*** Input data

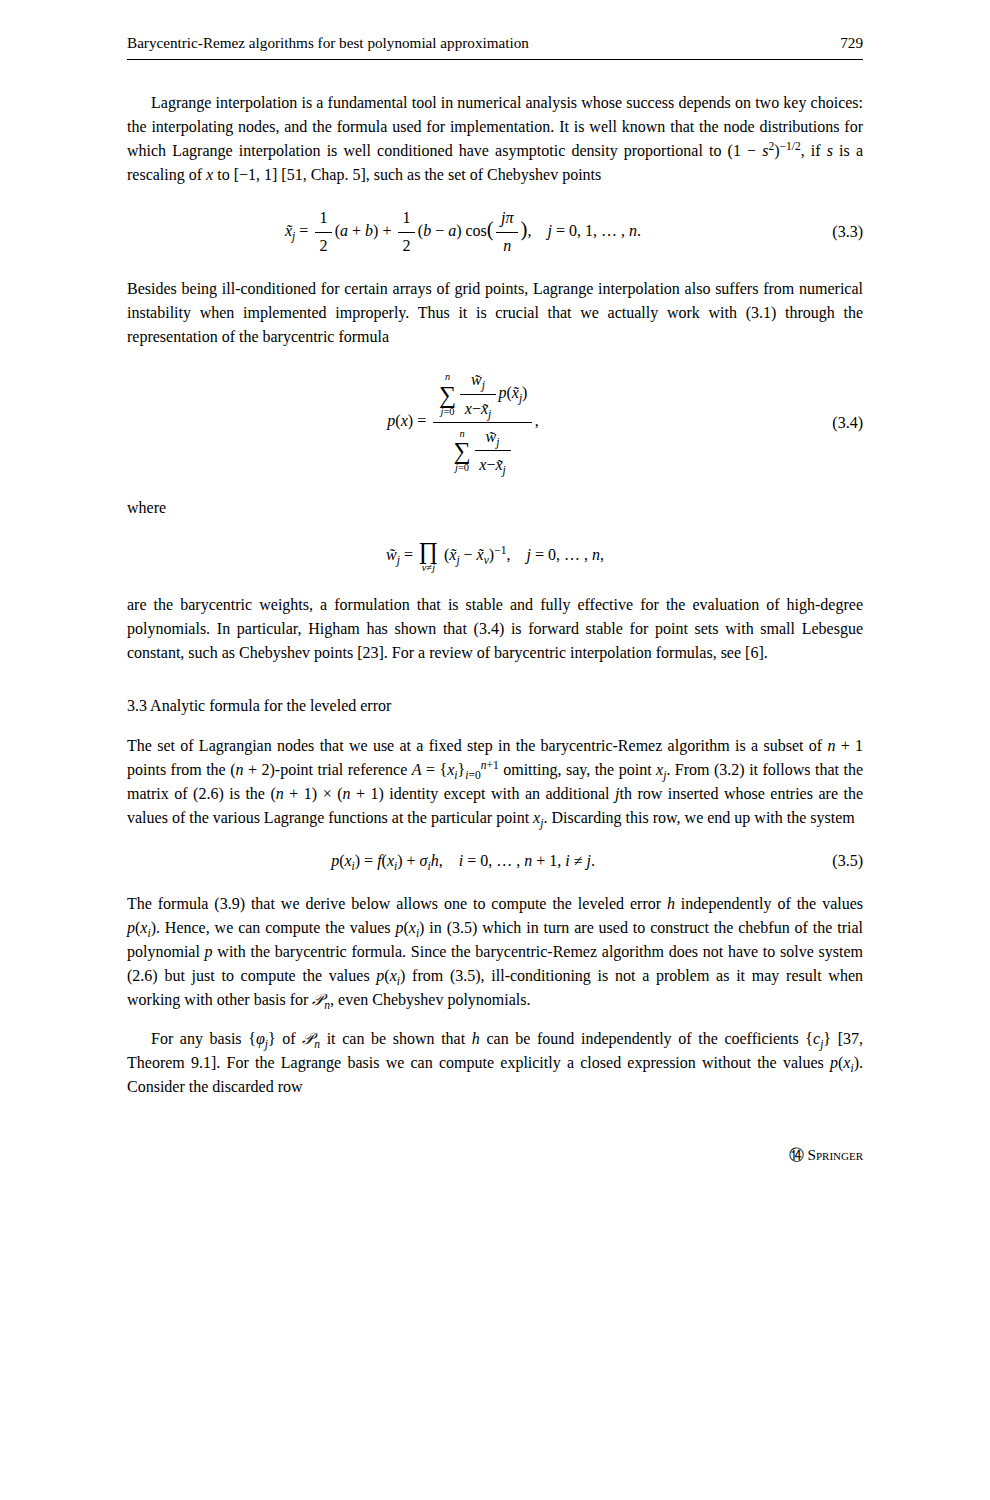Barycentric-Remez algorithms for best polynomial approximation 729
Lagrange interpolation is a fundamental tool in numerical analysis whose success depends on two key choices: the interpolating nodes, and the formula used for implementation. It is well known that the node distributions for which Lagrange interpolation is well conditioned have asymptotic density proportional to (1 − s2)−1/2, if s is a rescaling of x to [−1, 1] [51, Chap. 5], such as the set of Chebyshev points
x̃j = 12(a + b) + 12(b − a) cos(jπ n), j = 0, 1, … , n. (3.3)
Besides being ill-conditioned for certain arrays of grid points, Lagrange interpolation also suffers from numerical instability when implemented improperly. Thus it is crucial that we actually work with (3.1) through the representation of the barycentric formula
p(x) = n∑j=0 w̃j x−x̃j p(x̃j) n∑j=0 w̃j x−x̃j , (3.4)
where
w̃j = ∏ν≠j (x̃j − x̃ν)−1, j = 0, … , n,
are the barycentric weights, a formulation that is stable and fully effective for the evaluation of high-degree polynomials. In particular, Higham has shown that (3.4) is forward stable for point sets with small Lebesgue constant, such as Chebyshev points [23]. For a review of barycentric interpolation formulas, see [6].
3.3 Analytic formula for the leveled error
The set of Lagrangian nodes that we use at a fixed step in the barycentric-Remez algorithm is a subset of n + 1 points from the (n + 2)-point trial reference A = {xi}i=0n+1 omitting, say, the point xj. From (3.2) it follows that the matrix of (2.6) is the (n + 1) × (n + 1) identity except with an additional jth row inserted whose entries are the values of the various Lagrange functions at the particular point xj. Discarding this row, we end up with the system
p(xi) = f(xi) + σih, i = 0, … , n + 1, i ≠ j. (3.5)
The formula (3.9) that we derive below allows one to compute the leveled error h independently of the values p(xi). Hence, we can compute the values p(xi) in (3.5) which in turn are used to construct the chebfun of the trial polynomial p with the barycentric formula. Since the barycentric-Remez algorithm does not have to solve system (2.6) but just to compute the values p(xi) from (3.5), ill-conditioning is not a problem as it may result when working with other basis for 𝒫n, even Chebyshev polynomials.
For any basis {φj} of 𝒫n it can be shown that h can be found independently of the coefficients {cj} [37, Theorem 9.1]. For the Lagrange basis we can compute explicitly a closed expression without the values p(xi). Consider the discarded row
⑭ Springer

******

Exercise: Give the count of lines in the data shown above that contain "basis", and nothing else.

Solved problem: 2